You, Ms. Mentor’s readers, may appeal those grades and, if you like, vote for a single novel to get this year’s supreme Ackie. Responders will get extra credit, and you may vote as sincerely and as often as you choose.
Or you may choose to loafe.
Question: Will you, Ms. Mentor, provide your clamoring readers with the list of nominated-but-not-chosen academic novels, to add to our reading and loafeing pleasure?
Answer: Yes.
Sage readers: Ms. Mentor thanks all who nominated novels for this year’s Ackies, and she hopes that many more wise, witty, and well-crafted works will delight and instruct future readers.

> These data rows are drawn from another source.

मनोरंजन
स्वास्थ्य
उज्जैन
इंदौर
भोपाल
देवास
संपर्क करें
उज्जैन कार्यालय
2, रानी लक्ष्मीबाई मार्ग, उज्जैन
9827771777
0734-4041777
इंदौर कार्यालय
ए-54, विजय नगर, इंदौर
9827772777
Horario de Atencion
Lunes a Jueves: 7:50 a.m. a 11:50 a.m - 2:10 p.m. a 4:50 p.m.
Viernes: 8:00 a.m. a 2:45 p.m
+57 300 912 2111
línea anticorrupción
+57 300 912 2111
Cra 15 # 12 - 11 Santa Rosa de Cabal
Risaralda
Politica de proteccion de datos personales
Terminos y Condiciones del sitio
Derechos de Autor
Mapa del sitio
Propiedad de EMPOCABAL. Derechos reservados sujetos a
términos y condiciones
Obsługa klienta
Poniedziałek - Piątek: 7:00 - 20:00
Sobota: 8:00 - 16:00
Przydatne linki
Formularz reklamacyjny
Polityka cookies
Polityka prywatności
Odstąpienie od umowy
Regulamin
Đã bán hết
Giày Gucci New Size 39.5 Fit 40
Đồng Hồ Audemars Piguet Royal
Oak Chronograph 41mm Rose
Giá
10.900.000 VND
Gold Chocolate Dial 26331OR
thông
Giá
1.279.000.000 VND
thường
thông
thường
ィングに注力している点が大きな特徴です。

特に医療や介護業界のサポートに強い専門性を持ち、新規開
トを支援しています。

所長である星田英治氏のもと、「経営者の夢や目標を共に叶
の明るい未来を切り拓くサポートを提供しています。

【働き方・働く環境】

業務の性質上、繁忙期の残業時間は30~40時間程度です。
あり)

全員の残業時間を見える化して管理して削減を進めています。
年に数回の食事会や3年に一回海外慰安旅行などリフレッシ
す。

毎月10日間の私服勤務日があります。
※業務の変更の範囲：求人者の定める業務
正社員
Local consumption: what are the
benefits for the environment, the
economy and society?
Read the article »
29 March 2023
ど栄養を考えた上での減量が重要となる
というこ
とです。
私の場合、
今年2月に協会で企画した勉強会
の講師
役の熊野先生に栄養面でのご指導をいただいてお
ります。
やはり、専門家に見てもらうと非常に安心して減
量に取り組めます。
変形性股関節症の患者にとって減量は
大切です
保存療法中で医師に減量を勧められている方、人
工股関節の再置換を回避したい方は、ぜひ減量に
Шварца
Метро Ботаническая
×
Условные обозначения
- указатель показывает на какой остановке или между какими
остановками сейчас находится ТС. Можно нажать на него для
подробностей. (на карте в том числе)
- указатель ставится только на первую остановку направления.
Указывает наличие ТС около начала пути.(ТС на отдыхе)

As always, Ms. Mentor welcomes queries, gossip, and rants, including opinions about the ethics of portraying a real-life professor as your nemesis or love puppy in an academic novel. Ms. Mentor regrets that she can rarely answer letters personally, and never swiftly. All communications are confidential, and identifying details are always smudged in published columns. They will never know that that hellion, or that stallion, was originally you. They’ll think you were the loafer.